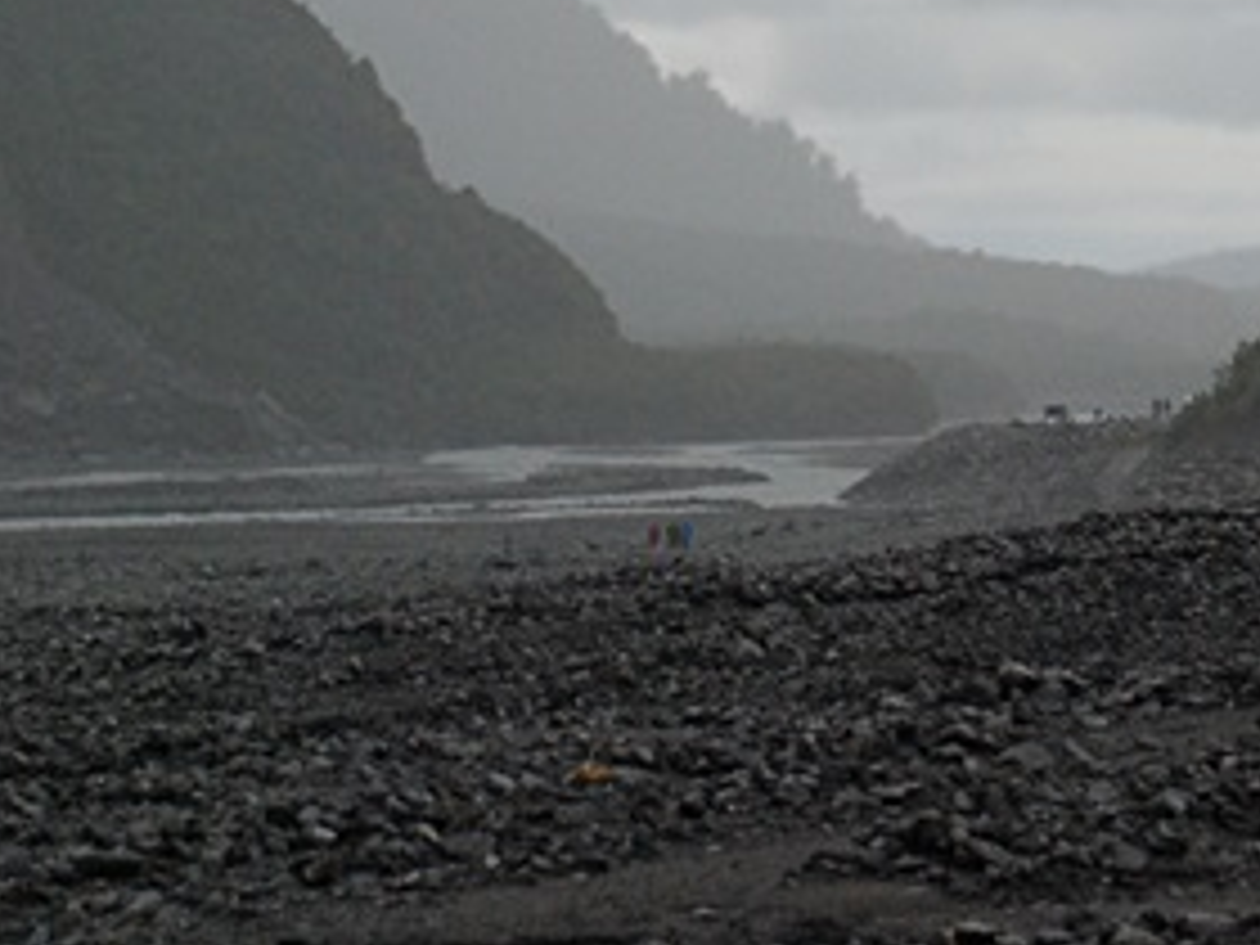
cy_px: -72
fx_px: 7498
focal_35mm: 206
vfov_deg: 7.2
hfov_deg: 9.6
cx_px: 990
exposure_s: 1/2000
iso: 400
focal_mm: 50
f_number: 5.6
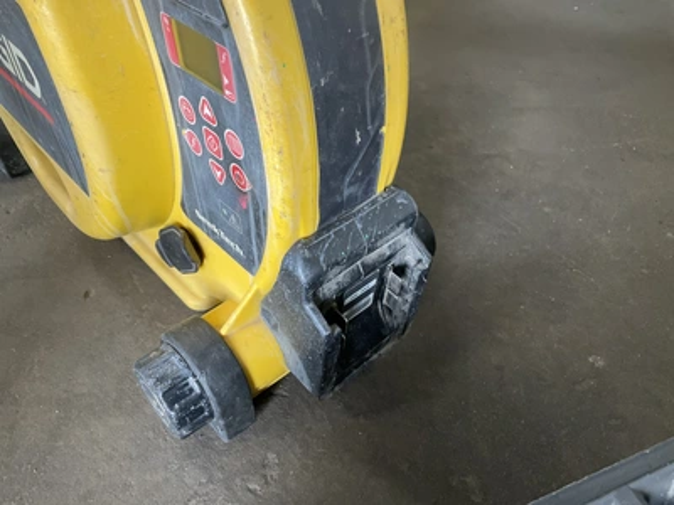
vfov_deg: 48.2
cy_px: 252
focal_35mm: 29
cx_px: 337
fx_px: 565
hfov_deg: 61.7
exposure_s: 1/60
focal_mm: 3
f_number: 1.8
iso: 80
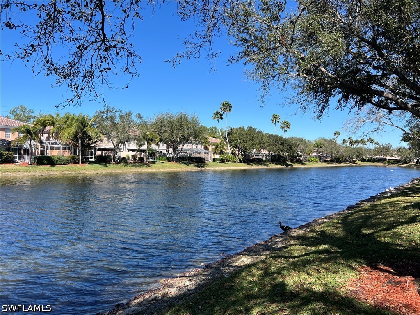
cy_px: 158
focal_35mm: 26
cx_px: 210
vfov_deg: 53.1
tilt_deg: +1.4
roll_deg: -0.8
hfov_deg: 67.3
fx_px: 315
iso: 50
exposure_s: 1/3257
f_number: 1.5
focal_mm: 5.7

* * * * * * * * *

Without any pictures, please write out the lines from the one containing "f_number: 5.6" through the final line of the data, exactly and inclusive of both ends.

f_number: 5.6
vfov_deg: 48.2
cy_px: 252
focal_35mm: 29
cx_px: 337
fx_px: 565
hfov_deg: 61.7
exposure_s: 1/60
focal_mm: 3
f_number: 1.8
iso: 80
cy_px: 158
focal_35mm: 26
cx_px: 210
vfov_deg: 53.1
tilt_deg: +1.4
roll_deg: -0.8
hfov_deg: 67.3
fx_px: 315
iso: 50
exposure_s: 1/3257
f_number: 1.5
focal_mm: 5.7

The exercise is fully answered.